- SS John W. Brown is one of only two surviving operational Liberty ships. Abner Doubleday was identical.

History

United States
- Name: Abner Doubleday
- Namesake: Abner Doubleday
- Builder: Oregon Shipbuilding
- Laid down: 25 October 1942
- Launched: 20 November 1942
- Identification: Maritime Commission hull number 598
- Fate: Scrapped 1968

General characteristics
- Type: Cargo ship
- Displacement: 14,245 long tons (14,474 t)
- Length: 135 m (442 ft 11 in)
- Beam: 17.3 m (56 ft 9 in)
- Draft: 8.5 m (27 ft 11 in)
- Propulsion: Two oil-fired boilers,; triple-expansion steam engine,; single screw, 2,500 hp (1,900 kW);
- Speed: 11 to 11.5 knots (20.4 to 21.3 km/h; 12.7 to 13.2 mph)
- Range: 23,000 mi (37,000 km)
- Capacity: 10,856 DWT
- Complement: 41
- Armament: Stern-mounted 4 in (102 mm) deck gun for use against surfaced submarines, variety of anti-aircraft guns

= SS Abner Doubleday =

WWII Liberty Ship

SS Abner Doubleday was a Liberty ship built during World War II. The ship was named after Abner Doubleday, the brigadier general of the American Civil War. Her keel was laid down on 25 October 1942 and she launched 20 November 1942. Abner Doubleday was scrapped in 1968. The photo is of the identical ship the SS John W. Brown which is docked in Baltimore. There are only two liberty ships left, the SS John W. Brown and the SS Jeremiah O'Brien in San Francisco.

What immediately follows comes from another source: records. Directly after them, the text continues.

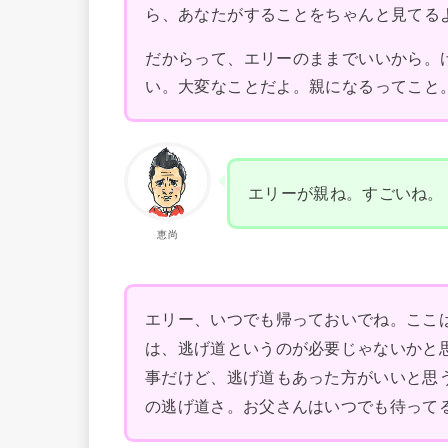
ら、あなたがすることをちゃんと見てる
だからって、エリーのままでいいから。
い。大変なことだよ。親になるってこと
エリーが親ね。すごいね。
恵尚
エリー、いつでも帰っておいでね。ここ
は、逃げ道というのが必要じゃないかと
事だけど、逃げ道もあった方がいいと思
の逃げ道さ。お父さんはいつでも待って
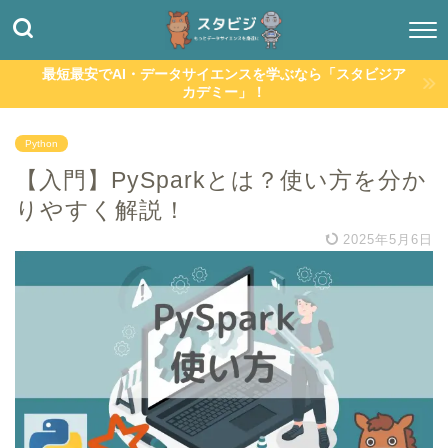
最短最安でAI・データサイエンスを学ぶなら「スタビジア
カデミー」！
Python
【入門】PySparkとは？使い方を分か
りやすく解説！
2025年5月6日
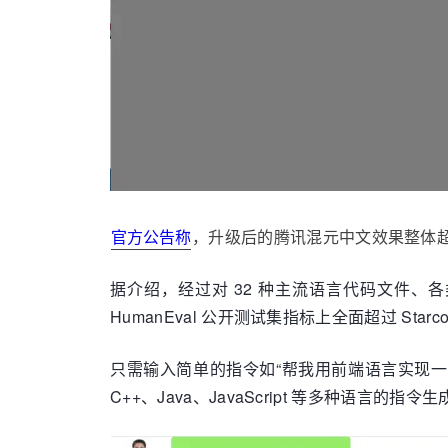
官方公告称
，升级后的腾讯混元中文效果整体超过 
据介绍，经过对 32 种主流语言代码文件、各
HumanEval 公开测试集指标上全面超过 Star
只需输入简单的指令如“帮我用前端语言实现一
C++、Java、JavaScript 等多种语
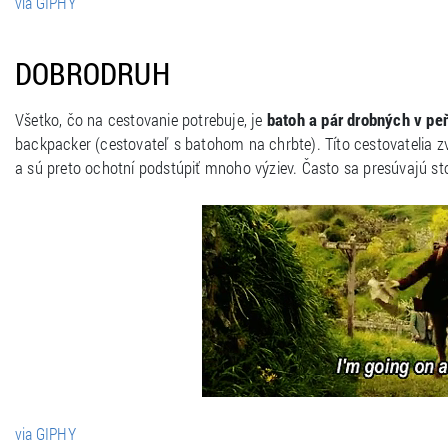
via GIPHY
DOBRODRUH
Všetko, čo na cestovanie potrebuje, je
batoh a pár drobných v p
backpacker (cestovateľ s batohom na chrbte). Títo cestovatelia z
a sú preto ochotní podstúpiť mnoho výziev. Často sa presúvajú s
via GIPHY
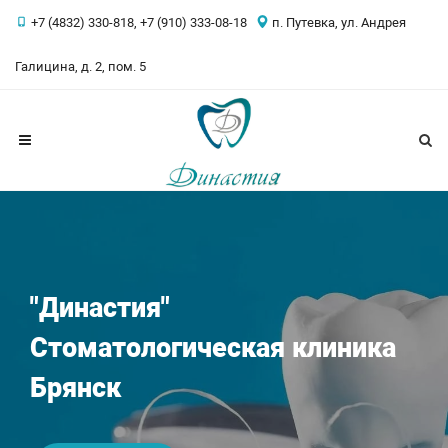
+7 (4832) 330-818, +7 (910) 333-08-18
п. Путевка, ул. Андрея
Галицина, д. 2, пом. 5
"Династия"
Стоматологическая клиника
Брянск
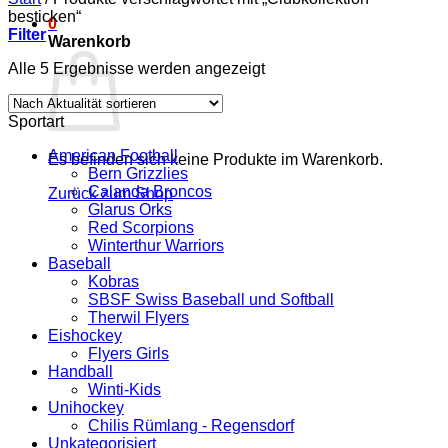
besticken“
0
Filter
Warenkorb
Nach
Alle 5 Ergebnisse werden angezeigt
Aktualität
sortiert
Sportart
American Football
Es befinden sich keine Produkte im Warenkorb.
Bern Grizzlies
Calanda Broncos
Zurück zum Shop
Glarus Orks
Red Scorpions
Winterthur Warriors
Baseball
Kobras
SBSF Swiss Baseball und Softball
Therwil Flyers
Eishockey
Flyers Girls
Handball
Winti-Kids
Unihockey
Chilis Rümlang - Regensdorf
Unkategorisiert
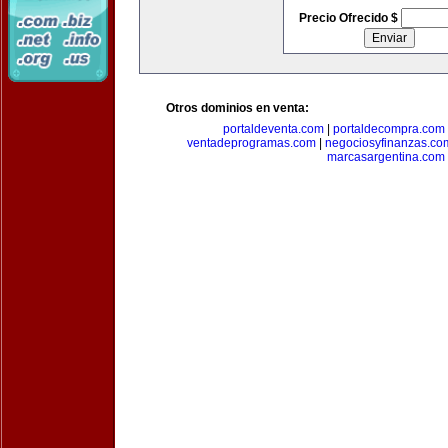
Precio Ofrecido $
Otros dominios en venta:
portaldeventa.com
|
portaldecompra.com
ventadeprogramas.com
|
negociosyfinanzas.co
marcasargentina.com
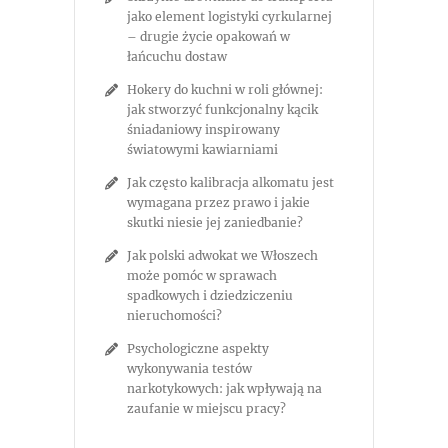
jako element logistyki cyrkularnej
– drugie życie opakowań w
łańcuchu dostaw
Hokery do kuchni w roli głównej:
jak stworzyć funkcjonalny kącik
śniadaniowy inspirowany
światowymi kawiarniami
Jak często kalibracja alkomatu jest
wymagana przez prawo i jakie
skutki niesie jej zaniedbanie?
Jak polski adwokat we Włoszech
może pomóc w sprawach
spadkowych i dziedziczeniu
nieruchomości?
Psychologiczne aspekty
wykonywania testów
narkotykowych: jak wpływają na
zaufanie w miejscu pracy?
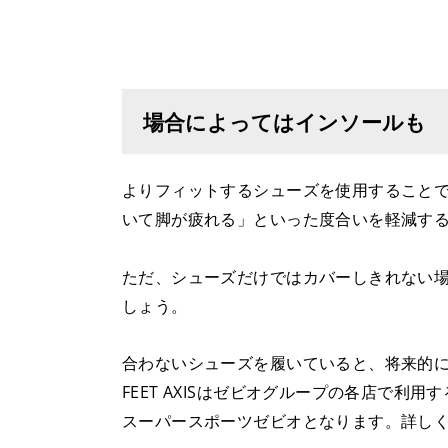
場合によってはインソールも
よりフィットするシューズを使用すること
いて脚が疲れる」といった度合いを軽減す
ただ、シューズだけではカバーしきれない
しょう。
合わないシューズを履いていると、将来的
FEET AXISはゼビオグループの各店で
スーパースポーツゼビオとなります。詳し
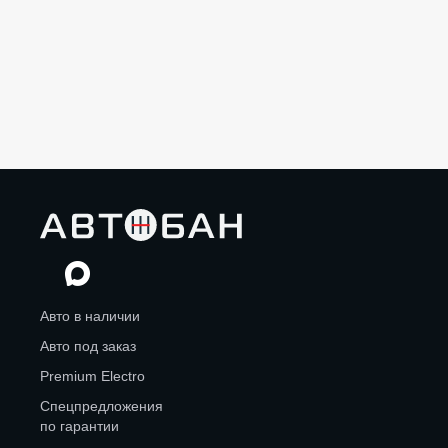
Авто в наличии
Авто под заказ
Premium Electro
Спецпредложения
по гарантии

On November 30, 1942, she was turned over to the Sword Line Inc. for operation in support of the war. On May 31, 1943, she was turned over to the Marine Transport Lines for operations. On September 30, 1946, she was placed in the National Reserve fleet in Mobile, Alabama. On February 22, 1947, she was turned over to the Alcoa Steamship Company for operations. She was scrapped at the Southern Scrap Material in Texas in 1968.